◆ **Requirement 1**:
Decide whether each statement below agrees with the submission guidelines. For each, answer yes or no and quote the exact words of the guidelines that settle it.
(a) Tables should be embedded in the text file.
(b) Equations are numbered consecutively with Arabic numerals.
(c) Standard units of measurement must be defined in the body of the paper.
◆ **Requirement 2**: Pick up the submission guidelines below where they stop, and carry them on in the same style.

◆ **Extracted text**:
○ ○ ○ ○ ○
The editors welcome questions from readers regarding equipment and application techniques. Questions should be emailed to jcs.editorialoffice@oup.com, and should include a name and affiliation.

Preparing Documents for Submission

  • Enter text in the style and order of the Journal (see "References" section below).
  • Insert figure captions and tables at the end of the file.
  • Save any tables, diagrams, figures, graphs or illustrations generated electronically as separate files and not embedded into the text file. Tables must be in editable format (e.g. Excel). Figures can be in editable or image format.
  • Type headings in the style of the Journal.
  • Where possible use Times for the text font and Symbol for the Greek and special characters. Please use the word processing formatting features to indicate Bold, Italic, Greek, Math, Superscript and Subscript characters.

Once your manuscript is ready for submission, please follow the online submission instructions here.

Equations

Number equations consecutively using Arabic numerals. Place superscripts and subscripts accurately, indicate capital letters and italics, and distinguish between characters that may be confused—e.g., number one and lower-case “L” or zero and upper-case “O”. Avoid superscripts that may be confused with exponents. Variables should be in italics.

Abbreviations and Units

Any word you intend to abbreviate should be spelled out at first occurrence. The first spelled out occurrence should be followed by the abbreviation in parenthesis. Standard units of measurement may be used without definition in the body of the paper. The international system of units (IUPAC) is the preferred system for expressing measurements. Use abbreviations as given in The ACS Style Guide or the International Serials Catalogue.
○ ○ ○ ○ ○
(Saved data entries)

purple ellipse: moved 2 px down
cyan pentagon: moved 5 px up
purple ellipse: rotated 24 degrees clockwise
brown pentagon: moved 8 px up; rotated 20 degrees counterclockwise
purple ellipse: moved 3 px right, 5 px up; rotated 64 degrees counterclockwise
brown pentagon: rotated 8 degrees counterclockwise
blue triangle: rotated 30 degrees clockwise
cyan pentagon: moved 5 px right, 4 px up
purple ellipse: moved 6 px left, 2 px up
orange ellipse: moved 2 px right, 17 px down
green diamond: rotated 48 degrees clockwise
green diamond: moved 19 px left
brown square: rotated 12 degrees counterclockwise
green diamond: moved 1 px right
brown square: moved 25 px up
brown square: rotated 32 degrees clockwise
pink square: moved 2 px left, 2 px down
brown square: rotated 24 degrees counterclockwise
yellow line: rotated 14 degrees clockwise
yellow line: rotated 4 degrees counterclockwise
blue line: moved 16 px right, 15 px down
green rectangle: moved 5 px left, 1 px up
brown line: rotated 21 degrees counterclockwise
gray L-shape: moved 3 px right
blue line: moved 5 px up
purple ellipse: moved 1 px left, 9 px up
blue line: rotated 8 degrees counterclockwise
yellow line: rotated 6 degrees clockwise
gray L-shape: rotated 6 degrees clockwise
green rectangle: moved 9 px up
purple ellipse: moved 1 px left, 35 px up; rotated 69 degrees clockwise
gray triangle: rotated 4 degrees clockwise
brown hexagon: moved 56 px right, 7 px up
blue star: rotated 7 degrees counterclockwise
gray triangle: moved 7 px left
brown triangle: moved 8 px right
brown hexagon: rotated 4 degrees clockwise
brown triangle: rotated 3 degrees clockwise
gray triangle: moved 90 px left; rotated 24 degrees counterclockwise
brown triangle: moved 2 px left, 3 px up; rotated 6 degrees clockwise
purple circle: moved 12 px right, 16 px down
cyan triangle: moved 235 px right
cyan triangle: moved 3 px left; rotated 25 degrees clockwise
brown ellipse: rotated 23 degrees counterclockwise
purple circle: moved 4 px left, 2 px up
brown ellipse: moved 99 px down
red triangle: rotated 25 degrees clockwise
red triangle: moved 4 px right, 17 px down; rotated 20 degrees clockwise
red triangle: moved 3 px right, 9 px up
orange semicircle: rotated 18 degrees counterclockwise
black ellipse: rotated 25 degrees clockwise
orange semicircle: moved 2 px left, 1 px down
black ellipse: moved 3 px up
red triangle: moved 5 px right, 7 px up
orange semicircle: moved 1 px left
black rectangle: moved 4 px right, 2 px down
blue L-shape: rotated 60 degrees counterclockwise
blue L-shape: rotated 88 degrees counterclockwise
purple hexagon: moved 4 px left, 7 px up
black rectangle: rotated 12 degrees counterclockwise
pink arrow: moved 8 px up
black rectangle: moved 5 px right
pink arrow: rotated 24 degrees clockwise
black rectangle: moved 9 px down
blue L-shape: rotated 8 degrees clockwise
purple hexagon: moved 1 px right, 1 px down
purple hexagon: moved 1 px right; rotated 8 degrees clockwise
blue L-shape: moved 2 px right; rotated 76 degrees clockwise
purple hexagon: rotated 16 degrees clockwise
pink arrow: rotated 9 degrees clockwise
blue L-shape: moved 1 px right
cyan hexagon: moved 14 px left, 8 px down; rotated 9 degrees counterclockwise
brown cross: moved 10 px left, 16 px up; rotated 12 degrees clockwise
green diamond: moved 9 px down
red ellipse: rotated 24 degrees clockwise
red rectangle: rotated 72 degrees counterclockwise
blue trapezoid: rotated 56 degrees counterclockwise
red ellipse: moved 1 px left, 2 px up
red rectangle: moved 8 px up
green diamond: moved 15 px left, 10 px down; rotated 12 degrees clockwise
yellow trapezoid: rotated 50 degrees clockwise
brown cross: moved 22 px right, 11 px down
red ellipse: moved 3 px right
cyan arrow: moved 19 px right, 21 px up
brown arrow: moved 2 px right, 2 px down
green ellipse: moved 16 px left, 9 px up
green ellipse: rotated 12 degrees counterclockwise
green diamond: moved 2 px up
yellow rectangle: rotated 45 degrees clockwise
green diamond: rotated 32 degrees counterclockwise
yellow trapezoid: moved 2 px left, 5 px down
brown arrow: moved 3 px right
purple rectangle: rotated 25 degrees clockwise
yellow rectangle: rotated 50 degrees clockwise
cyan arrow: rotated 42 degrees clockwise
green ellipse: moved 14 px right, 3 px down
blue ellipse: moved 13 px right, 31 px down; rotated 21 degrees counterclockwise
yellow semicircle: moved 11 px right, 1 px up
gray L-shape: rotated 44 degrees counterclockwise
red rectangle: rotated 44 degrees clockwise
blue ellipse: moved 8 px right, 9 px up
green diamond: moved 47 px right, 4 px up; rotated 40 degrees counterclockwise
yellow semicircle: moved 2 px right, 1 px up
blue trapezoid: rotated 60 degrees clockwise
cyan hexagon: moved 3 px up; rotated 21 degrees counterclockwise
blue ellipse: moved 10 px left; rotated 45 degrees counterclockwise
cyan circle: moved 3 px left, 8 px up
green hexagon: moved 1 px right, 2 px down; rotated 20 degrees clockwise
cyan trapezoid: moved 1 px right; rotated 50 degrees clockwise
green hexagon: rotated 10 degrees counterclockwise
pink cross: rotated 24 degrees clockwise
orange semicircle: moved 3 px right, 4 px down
○ ○ ○ ○ ○
◆ **Exercise answer 1**:
(a) No: "Save any tables, diagrams, figures, graphs or illustrations generated electronically as separate files and not embedded into the text file."
(b) Yes: "Number equations consecutively using Arabic numerals."
(c) No: "Standard units of measurement may be used without definition in the body of the paper."

◆ **Exercise answer 2**:
Safety Considerations


Detailed safety warnings about any procedures that are hazardous and use of any toxic chemicals in significant amounts must be included in the Experimental section (not Supplementary Materials) of the manuscript. Procedures requiring special precautions must be described in enough detail so that workers in the laboratory repeating the experiments can take appropriate safety measures. If appropriate for unusual chemicals, procedures and references describing their ultimate disposal should be included. Use of significantly large amounts of cancer causing chemicals such as benzene may warrant rejection of the manuscript. The use of chlorinated solvents (which are considered cancer suspect agents) for extraction or as a chromatography mobile phase component is discouraged.

Figure/Table Permissions

In order to reproduce any third party material, including figures or tables, in an article authors must obtain permission from the copyright holder and be compliant with any requirements the copyright holder may have pertaining to this reuse.

When seeking to reproduce any kind of third party material authors should request the following:

(i) non-exclusive rights to reproduce the material in the specified article and journal;
(ii) electronic rights, preferably for use in any form or medium;
(iii) the right to use the material for the life of the work; and
(iv) world-wide English-language rights.

Further guidelines on clearing permissions can be found at: http://www.oxfordjournals.org/access_purchase/permissions_guidelines.doc.

Authors should also include a statement indicating that permission has been obtained in the relevant legend/footnote and provide the Editorial Office with copies of any relevant paperwork.

A template permissions request letter can be found at the end of the above document.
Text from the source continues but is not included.